DATA SUPPLIED section start

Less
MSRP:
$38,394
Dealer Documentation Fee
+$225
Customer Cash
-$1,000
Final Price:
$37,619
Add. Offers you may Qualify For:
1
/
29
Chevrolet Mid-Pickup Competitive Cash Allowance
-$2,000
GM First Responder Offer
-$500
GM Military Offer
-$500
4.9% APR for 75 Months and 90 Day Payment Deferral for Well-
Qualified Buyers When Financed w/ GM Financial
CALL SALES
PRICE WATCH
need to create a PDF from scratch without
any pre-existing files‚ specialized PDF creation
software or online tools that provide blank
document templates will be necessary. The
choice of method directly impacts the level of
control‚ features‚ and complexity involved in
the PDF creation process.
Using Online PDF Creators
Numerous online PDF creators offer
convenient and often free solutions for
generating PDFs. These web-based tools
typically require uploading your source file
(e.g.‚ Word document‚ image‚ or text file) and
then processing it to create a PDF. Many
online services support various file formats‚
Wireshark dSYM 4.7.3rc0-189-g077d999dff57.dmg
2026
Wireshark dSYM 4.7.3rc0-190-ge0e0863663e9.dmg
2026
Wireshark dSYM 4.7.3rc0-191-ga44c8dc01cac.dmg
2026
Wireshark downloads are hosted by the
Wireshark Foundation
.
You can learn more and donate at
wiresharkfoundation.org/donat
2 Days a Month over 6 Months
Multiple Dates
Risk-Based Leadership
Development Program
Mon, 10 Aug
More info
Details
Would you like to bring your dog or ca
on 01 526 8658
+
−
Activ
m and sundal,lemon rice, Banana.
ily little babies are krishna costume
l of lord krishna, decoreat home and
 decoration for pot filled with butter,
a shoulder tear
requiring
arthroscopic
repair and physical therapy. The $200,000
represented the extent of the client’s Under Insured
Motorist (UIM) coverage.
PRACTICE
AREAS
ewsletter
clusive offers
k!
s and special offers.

DATA SUPPLIED section end

* _TASK DETAILS_
Copy out every line of the material above that mentions the word "Cash".

* _SOLUTION FOR THIS EXERCISE_
Customer Cash
Chevrolet Mid-Pickup Competitive Cash Allowance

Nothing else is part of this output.